All lines of the records below that contain the word "olarak" must be listed.

━━━━━ Data for processing ━━━━━

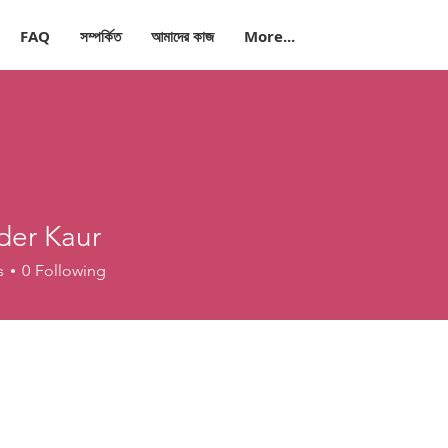
FAQ
সম্পর্কিত
আমাদের কাজ
More...
der Kaur
s
0
Following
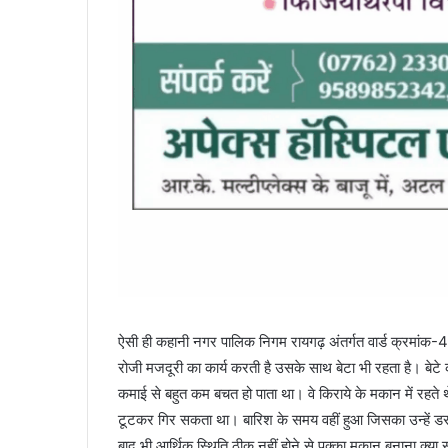
ऐसी ही कहानी नगर पालिक निगम रायगढ़ अंतर्गत वार्ड क्रमांक-42
रोजी मजदूरी का कार्य करती है उसके साथ बेटा भी रहता है। बेट
कमाई से बहुत कम बचत हो पाता था। वे किराये के मकान में रहते
टूटकर गिर सकता था। बारिश के समय वहीं हुआ जिसका उन्हें डर
बाद भी आर्थिक स्थिति ठीक नहीं होने से पक्का मकान बनाना क्या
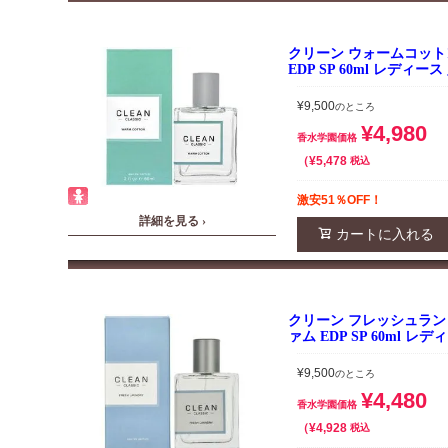
クリーン ウォームコット
EDP SP 60ml レディー
¥
9,500
のところ
¥
4,980
香水学園価格
¥
5,478
税込
激安51％OFF！
詳細を見る ›
カートに入れる
クリーン フレッシュラン
ァム EDP SP 60ml レ
¥
9,500
のところ
¥
4,480
香水学園価格
¥
4,928
税込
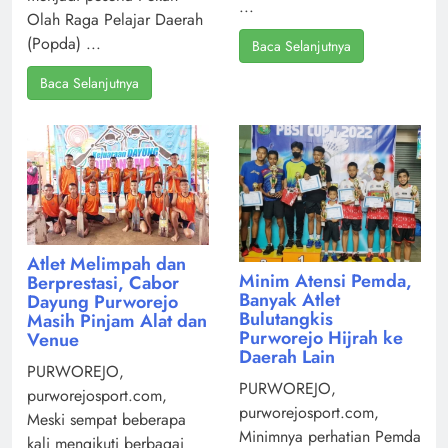
...
Olah Raga Pelajar Daerah
(Popda) ...
Baca Selanjutnya
Baca Selanjutnya
Atlet Melimpah dan
Minim Atensi Pemda,
Berprestasi, Cabor
Banyak Atlet
Dayung Purworejo
Bulutangkis
Masih Pinjam Alat dan
Purworejo Hijrah ke
Venue
Daerah Lain
PURWOREJO,
PURWOREJO,
purworejosport.com,
purworejosport.com,
Meski sempat beberapa
Minimnya perhatian Pemda
kali mengikuti berbagai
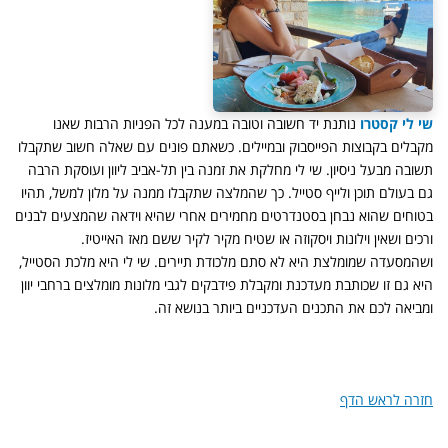
שי לי קסטרו
נותנת יד חשובה וטובה במענה לכל הפניות הרבות שאנו
מקבלים בקבוצות הפייסבוק ובמיילים. כשאתם פונים עם שאלה חשוב שתקבלו
תשובה מבעל ניסיון. שי לי מחלקת את זמנה בין תל-אביב ליוון ועוסקת הרבה
גם בעולם תוכן ולייף סטייל. כך שהמלצה שתקבלו ממנה על מלון למשל, תהיו
בטוחים שהוא נבחן בסטנדרטים מחמירים אחרי שהיא וידאה שהמצעים לבנים
ורכים ושאין וילונות ויסקוזה או שטיח מקיר לקיר ששם מאז האייטיז.
ושהמסעדה שמומלצת היא לא סתם מלכודת תיירים. שי לי היא מלכת הסטייל,
היא גם זו שכותבת מעדכנת ומקבלת פידבקים לגבי מלונות מומלצים ברחבי יוון
ומביאה לכם את התכנים העדכניים ביותר בנושא זה.
חזרה לראש הדף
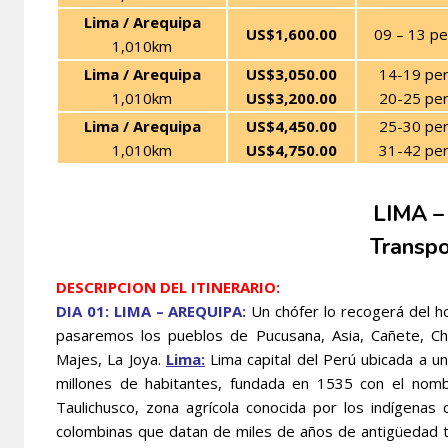
Lima / Arequipa
US$1,600.00
09 – 13 p
1,010km
Lima / Arequipa
US$3,050.00
14-19 pe
1,010km
US$3,200.00
20-25 pe
Lima / Arequipa
US$4,450.00
25-30 pe
1,010km
US$4,750.00
31-42 pe
LIMA 
Transpo
DESCRIPCION DEL ITINERARIO:
DIA 01: LIMA – AREQUIPA:
Un chófer lo recogerá del ho
pasaremos los pueblos de Pucusana, Asia, Cañete, Chin
Majes, La Joya.
Lima
:
Lima capital del Perú ubicada a un
millones de habitantes, fundada en 1535 con el nomb
Taulichusco, zona agrícola conocida por los indígenas
colombinas que datan de miles de años de antigüedad t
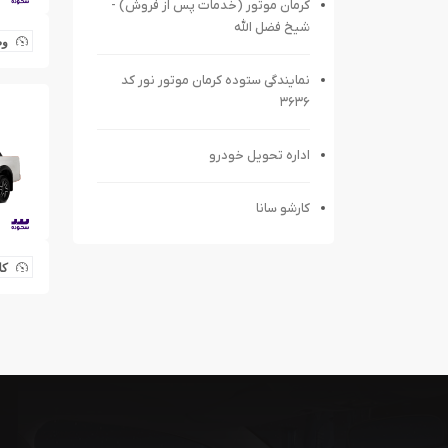
کرمان موتور (خدمات پس از فروش) -
شیخ فضل الله
وض
نمایندگی ستوده کرمان موتور نور کد
۳۶۳۶
اداره تحویل خودرو
کارشو سانا
کل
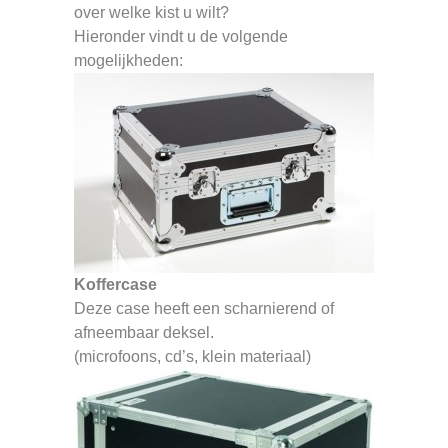
over welke kist u wilt?
Hieronder vindt u de volgende
mogelijkheden:
Koffercase
Deze case heeft een scharnierend of
afneembaar deksel.
(microfoons, cd’s, klein materiaal)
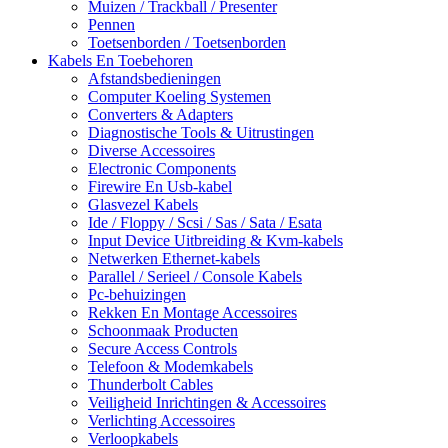
Muizen / Trackball / Presenter
Pennen
Toetsenborden / Toetsenborden
Kabels En Toebehoren
Afstandsbedieningen
Computer Koeling Systemen
Converters & Adapters
Diagnostische Tools & Uitrustingen
Diverse Accessoires
Electronic Components
Firewire En Usb-kabel
Glasvezel Kabels
Ide / Floppy / Scsi / Sas / Sata / Esata
Input Device Uitbreiding & Kvm-kabels
Netwerken Ethernet-kabels
Parallel / Serieel / Console Kabels
Pc-behuizingen
Rekken En Montage Accessoires
Schoonmaak Producten
Secure Access Controls
Telefoon & Modemkabels
Thunderbolt Cables
Veiligheid Inrichtingen & Accessoires
Verlichting Accessoires
Verloopkabels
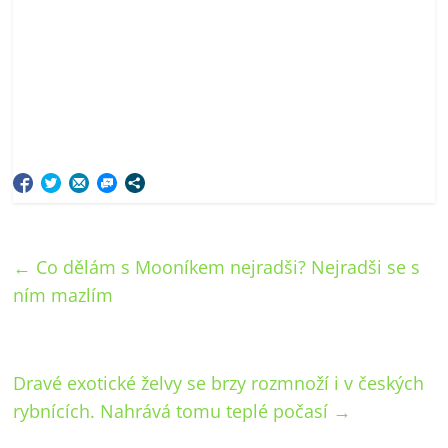
←
Co dělám s Mooníkem nejradši? Nejradši se s
ním mazlím
Dravé exotické želvy se brzy rozmnoží i v českých
rybnících. Nahrává tomu teplé počasí
→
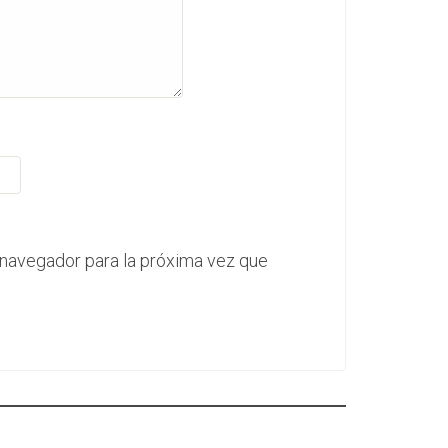
 navegador para la próxima vez que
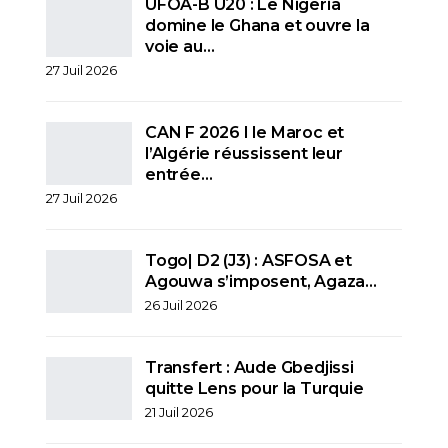
UFOA-B U20 : Le Nigeria
domine le Ghana et ouvre la
voie au…
27 Juil 2026
CAN F 2026 I le Maroc et
l’Algérie réussissent leur
entrée…
27 Juil 2026
Togo| D2 (J3) : ASFOSA et
Agouwa s’imposent, Agaza…
26 Juil 2026
Transfert : Aude Gbedjissi
quitte Lens pour la Turquie
21 Juil 2026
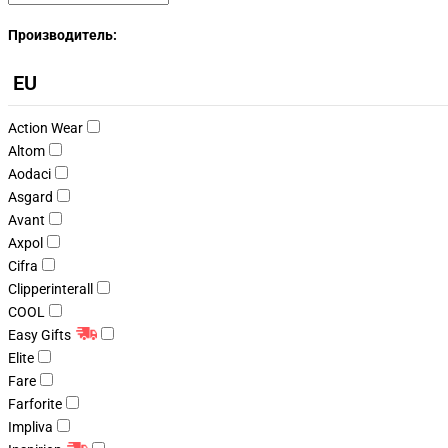
Производитель:
EU
Action Wear
Altom
Aodaci
Asgard
Avant
Axpol
Cifra
Clipperinterall
COOL
Easy Gifts
Elite
Fare
Farforite
Impliva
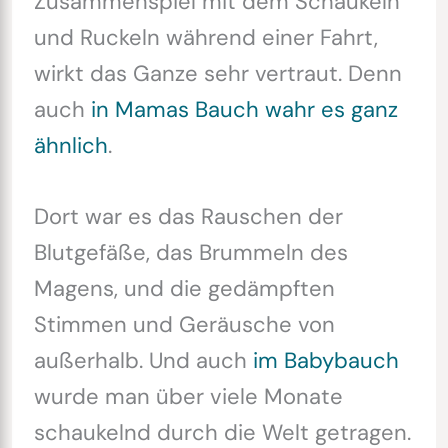
Zusammenspiel mit dem Schaukeln
und Ruckeln während einer Fahrt,
wirkt das Ganze sehr vertraut. Denn
auch
in Mamas Bauch wahr es ganz
ähnlich
.
Dort war es das Rauschen der
Blutgefäße, das Brummeln des
Magens, und die gedämpften
Stimmen und Geräusche von
außerhalb. Und auch
im Babybauch
wurde man über viele Monate
schaukelnd durch die Welt getragen.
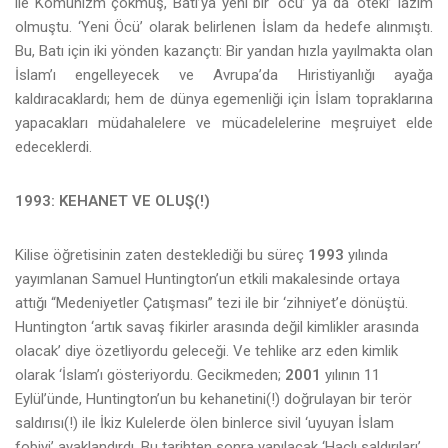
ile Komünizm çökmüş, Batı’ya yeni bir ‘öcü’ ya da ‘öteki’ lazım
olmuştu. ‘Yeni Öcü’ olarak belirlenen İslam da hedefe alınmıştı.
Bu, Batı için iki yönden kazançtı: Bir yandan hızla yayılmakta olan
İslam’ı engelleyecek ve Avrupa’da Hıristiyanlığı ayağa
kaldıracaklardı; hem de dünya egemenliği için İslam topraklarına
yapacakları müdahalelere ve mücadelelerine meşruiyet elde
edeceklerdi.
1993: KEHANET VE OLUŞ(!)
Kilise öğretisinin zaten desteklediği bu süreç
1993
yılında
yayımlanan Samuel Huntington’un etkili makalesinde ortaya
attığı “Medeniyetler Çatışması” tezi ile bir ‘zihniyet’e dönüştü.
Huntington ‘artık savaş fikirler arasında değil kimlikler arasında
olacak’ diye özetliyordu geleceği. Ve tehlike arz eden kimlik
olarak ‘İslam’ı gösteriyordu. Gecikmeden;
2001
yılının 11
Eylül’ünde, Huntington’un bu kehanetini(!) doğrulayan bir terör
saldırısı(!) ile İkiz Kulelerde ölen binlerce sivil ‘uyuyan İslam
fobiyi’ ayaklandırdı. Bu tarihten sonra yapılacak ‘Haçlı saldırıları’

━━━━━

◆ **Written solution**
olmuştu. ‘Yeni Öcü’ olarak belirlenen İslam da hedefe alınmıştı.
olarak ‘İslam’ı gösteriyordu. Gecikmeden;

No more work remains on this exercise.